Sie bekommen dazu noch auf den Märkten die günstigsten Bedingungen fürs Schuldenmachen. Ihre Wirtschaftsleistung ist im Durchschnitt zwischen 2008 – dem schlimmsten Krisenjahr – und 2012 gewachsen. Angela Merkel – und in ihrem Schlepptau Sarkozy –, die ganz Europa die Austeritätspolitik vorgeschrieben hatte, hielt vom Kahlschlag im eigenen Lande selber nicht viel. Glücklicherweise, muss man fast sagen.

Tue, was ich sage, nicht das, was ich tue

Neben der Hypokrisie „tue, was ich sage, nicht das, was ich tue“ wog wohl nur die Tatsache schlimmer, dass weite Teile der europäischen Öffentlichkeit, der Medien und der gewählten Vertreter diese Gegensätzlichkeit mit einer Mischung aus Fatalität und Gleichgültigkeit ernst nahmen. „Alternativlos“ – dieser merkelschste aller Begriffe – war das Wort, mit dem jede noch so giftige Pille schluckbar gemacht wurde. Dabei gab und gibt es sie, die Alternativen.

Doch zuerst steht der zweite Teil des Endspiels der griechischen Staatsschuldenkrise an. Nichts ist ungewisser als die Zukunft, aber sehr bald wird sich der Austritt der Griechen aus der Eurozone entscheiden müssen.

Das Land kann fast nicht anders, als durch eine eigene Währung wieder Tritt zu fassen – am Boden befindet es sich eh schon.
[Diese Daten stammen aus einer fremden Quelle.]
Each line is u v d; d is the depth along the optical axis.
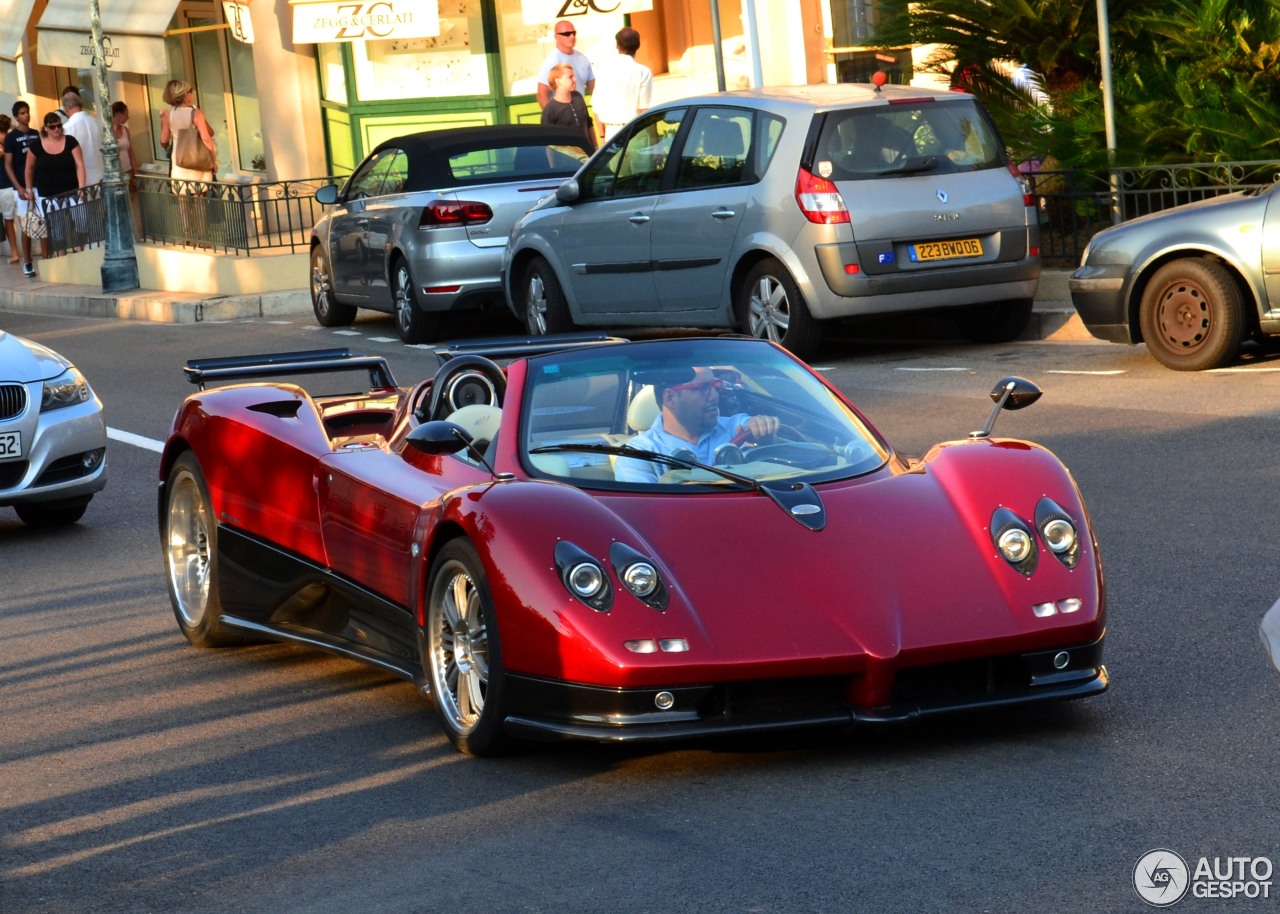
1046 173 18.97
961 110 16.55
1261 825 5.55
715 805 6.09
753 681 6.23
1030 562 6.67
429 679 7.08
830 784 6.23
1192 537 9.63
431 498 7.35
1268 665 7.30
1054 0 19.91
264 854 5.95
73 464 12.62
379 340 21.39
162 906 5.53
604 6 29.98
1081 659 6.57
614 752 6.75
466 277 19.80
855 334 19.20
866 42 22.67
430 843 5.93
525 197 19.94
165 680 8.49
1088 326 15.26
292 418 8.77
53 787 6.89
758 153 16.39
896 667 6.24
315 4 30.64
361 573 7.82
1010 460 7.15
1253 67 18.89
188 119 29.55
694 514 6.78
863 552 6.62
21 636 9.59
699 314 17.09
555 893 5.40
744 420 7.48
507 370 7.86
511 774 6.61
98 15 29.66
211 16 35.09
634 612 6.28
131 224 30.05
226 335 23.70
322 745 7.21
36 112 40.16
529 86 31.92
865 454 7.46
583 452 7.30
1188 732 6.55
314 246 23.14
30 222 33.97
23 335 26.27
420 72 31.97
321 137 32.41
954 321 18.11
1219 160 18.05
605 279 17.89
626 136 17.80
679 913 5.17
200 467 8.98
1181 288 14.62
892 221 15.93
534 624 6.35
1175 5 19.72
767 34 29.06
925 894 5.17
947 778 6.21
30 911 5.57
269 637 8.70
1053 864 5.34
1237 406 13.08
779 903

Man erinnere sich daran, dass dies vor noch gar nicht allzu langer Zeit von denen, die an den Schalthebeln der Macht saßen und sitzen, entweder als a) Super-GAU für den Euroraum oder b) als schlecht für Griechenland abgetan wurde.

Die Zeichen dafür, dass es so kommt, mehreren sich bereits seit Tagen. Der Trend, dass immer mehr Gelder aus der Peripherie in deutsche und sogar französische Staatsanleihen fließen, also ins Zentrum, wird sich noch verstärken. Dann allerdings wird Europa, oder besser gesagt Deutschland, Farbe bekennen müssen.

Das versucht es erstaunlicherweise bereits. Zwar zögerlich und hinter vorgehaltener Hand, aber immerhin. So sagte Wolfgang Schäuble vor kurzem einerseits, dass die Eurozone einen Austritt Griechenlands verkraften könnte. Auf der anderen Seite verplappert sich Bundesbank-Chef Weidmann und meint, eine etwas höhere Inflation – so um die vier Prozent – könnte man den Deutschen durchaus zutrauen, damit Europas Wirtschaften wieder ins Gleichgewicht kommen. Fehlt eigentlich nur noch, dass sich Angela Merkel für eine Wachstumspolitik und für Euro-Bonds oder Ähnliches ausspricht. Das könnte schneller kommen, als so manche meinen – trotz oder gerade wegen François Hollandes Wahlsieg.